December 5, 1941.*951 Jesse R. Stone, of Houston, Tex., Geo. I. Haight, of Chicago, Ill., and J. M. Wagstaff, of Abilene, Tex., for appellant.
Carl P. Springer, of Abilene, Tex., for appellees.
Before HUTCHESON and HOLMES, Circuit Judges, and DAWKINS, District Judge.
HUTCHESON, Circuit Judge.
The suit was for damages for, and an injunction against, the infringement of two patents, Scott and Wellensiek, No. 1,647,753, and Fletcher, No. 1,856,627.[1] Each relates to the teeth on drill bits. The validity of each patent, and that both patents are for inventions which contributed materially to the well drilling art, is conceded. Plaintiff appellant, a manufacturer of drilling bits and other devices used in drilling for oil, manufactures, under the patents in suit, bits having teeth thereon, made and arranged in accordance with their teaching. These bits are marked property of Hughes Tool Company and are not sold but are leased[2] to drilling contractors.
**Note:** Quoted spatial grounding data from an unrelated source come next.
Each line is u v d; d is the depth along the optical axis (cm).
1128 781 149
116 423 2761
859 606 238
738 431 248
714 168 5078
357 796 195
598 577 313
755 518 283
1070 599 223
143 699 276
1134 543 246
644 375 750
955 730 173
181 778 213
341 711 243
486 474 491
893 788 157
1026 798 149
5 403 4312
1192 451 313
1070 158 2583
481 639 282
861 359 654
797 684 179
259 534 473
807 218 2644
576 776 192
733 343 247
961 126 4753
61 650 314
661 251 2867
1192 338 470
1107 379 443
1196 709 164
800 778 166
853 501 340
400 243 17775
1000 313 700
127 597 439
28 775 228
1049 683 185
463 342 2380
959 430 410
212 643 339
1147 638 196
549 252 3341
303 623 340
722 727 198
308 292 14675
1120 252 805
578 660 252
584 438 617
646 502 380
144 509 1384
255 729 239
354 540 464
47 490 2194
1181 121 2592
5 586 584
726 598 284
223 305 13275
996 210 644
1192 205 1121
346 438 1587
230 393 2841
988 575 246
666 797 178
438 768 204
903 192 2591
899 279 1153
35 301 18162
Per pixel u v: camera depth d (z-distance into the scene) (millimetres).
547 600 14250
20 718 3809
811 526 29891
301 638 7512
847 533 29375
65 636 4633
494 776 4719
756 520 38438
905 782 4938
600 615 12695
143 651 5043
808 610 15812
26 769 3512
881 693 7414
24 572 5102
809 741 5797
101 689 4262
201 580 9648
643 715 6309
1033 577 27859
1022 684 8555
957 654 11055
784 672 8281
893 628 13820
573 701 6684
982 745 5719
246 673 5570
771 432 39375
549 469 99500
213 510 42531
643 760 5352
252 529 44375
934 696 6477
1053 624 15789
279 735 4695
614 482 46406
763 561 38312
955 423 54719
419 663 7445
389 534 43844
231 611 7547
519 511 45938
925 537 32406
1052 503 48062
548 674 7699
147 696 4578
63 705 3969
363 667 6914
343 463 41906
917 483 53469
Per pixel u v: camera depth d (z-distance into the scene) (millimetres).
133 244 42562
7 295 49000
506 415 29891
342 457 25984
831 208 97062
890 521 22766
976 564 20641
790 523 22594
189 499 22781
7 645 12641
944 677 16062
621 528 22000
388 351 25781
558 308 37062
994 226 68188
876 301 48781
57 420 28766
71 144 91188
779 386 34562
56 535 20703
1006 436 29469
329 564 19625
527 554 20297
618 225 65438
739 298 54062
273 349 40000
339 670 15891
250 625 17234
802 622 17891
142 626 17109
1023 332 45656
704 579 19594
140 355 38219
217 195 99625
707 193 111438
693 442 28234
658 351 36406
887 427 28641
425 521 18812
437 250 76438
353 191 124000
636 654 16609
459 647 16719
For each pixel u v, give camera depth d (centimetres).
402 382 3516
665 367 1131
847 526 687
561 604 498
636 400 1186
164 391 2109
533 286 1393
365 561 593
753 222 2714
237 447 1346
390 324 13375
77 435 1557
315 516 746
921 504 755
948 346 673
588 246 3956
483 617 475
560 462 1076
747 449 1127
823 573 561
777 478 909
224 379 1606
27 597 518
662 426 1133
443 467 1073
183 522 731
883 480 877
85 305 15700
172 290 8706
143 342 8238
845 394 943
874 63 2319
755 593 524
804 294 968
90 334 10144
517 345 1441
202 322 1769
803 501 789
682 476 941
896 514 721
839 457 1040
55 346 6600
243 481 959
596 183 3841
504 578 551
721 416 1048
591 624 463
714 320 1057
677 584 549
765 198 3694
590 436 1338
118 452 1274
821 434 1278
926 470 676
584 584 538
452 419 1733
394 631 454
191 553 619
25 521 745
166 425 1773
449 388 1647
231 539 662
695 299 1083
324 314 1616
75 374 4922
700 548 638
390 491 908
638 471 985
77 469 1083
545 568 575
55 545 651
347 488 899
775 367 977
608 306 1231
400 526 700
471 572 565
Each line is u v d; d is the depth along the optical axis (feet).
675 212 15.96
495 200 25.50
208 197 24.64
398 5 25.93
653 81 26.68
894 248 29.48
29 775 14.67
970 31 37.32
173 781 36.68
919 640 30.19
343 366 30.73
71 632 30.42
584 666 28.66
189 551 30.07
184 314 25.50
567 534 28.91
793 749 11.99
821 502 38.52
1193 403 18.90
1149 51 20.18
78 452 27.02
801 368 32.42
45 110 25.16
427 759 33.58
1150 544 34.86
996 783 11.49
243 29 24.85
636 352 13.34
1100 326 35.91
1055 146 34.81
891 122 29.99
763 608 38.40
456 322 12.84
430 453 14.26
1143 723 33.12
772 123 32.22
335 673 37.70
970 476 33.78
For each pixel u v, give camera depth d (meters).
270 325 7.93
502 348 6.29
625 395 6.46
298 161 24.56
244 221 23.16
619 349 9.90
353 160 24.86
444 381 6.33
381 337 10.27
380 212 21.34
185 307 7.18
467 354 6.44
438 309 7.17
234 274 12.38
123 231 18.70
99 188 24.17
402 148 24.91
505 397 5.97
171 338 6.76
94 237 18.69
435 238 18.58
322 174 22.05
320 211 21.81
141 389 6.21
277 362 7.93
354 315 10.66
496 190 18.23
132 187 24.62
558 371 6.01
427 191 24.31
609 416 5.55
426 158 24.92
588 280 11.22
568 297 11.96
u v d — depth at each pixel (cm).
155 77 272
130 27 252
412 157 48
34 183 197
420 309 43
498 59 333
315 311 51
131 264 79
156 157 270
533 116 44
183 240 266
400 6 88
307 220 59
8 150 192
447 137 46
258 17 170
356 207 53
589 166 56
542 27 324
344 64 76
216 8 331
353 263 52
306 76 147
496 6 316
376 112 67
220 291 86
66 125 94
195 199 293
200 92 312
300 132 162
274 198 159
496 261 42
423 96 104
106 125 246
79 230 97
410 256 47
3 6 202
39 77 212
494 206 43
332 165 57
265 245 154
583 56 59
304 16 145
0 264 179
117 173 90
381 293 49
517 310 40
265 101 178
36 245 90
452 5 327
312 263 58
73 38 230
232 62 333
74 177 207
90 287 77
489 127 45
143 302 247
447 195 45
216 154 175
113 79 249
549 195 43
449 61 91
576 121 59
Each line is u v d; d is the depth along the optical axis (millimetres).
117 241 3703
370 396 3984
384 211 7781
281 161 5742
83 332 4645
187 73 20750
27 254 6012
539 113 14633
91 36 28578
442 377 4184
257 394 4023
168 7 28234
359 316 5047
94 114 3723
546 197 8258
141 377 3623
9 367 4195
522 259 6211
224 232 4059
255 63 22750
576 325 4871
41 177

Defendants appellees are father and son operating a welding shop at Eastland, Texas, as a partnership. The actions of defendants which are charged to be infringing, consist *952 in receiving used bits from drillers and rebuilding the teeth thereon to their original shape with an acetylene torch and welding rod. When defendants have finished rebuilding the teeth, the result is necessarily one which comes within Claims 2, 3, 4, and 5, of the Scott and Wellensiek patents and Claims 1, 2, and 3, of the Fletcher patent, for the sole purpose of working on them is to restore them to the patented form. The issue decided below and to be decided here is whether what the defendants do to the teeth is a permissible repair, or is infringing reconstruction within the authorities. There is no dispute as to what the defendants do to the teeth. It is to add new material to the worn teeth, shaping the new teeth just as the original teeth have been shaped. The only dispute of fact is as to whether, as defendants' claim, they repair or sharpen green bits, that is, bits which though worn are still capable of further service, or whether they are engaged in rebuilding completely worn out bits, that is, bits which can no longer be used. On this point testimony was given by Owens, one of the defendants in a sequestration suit for the bits, brought in the state court. "Q. At least the bit is worn so that it would no longer cut, or it would not be given to you?" "A. I am sure that is the reason it is brought to me."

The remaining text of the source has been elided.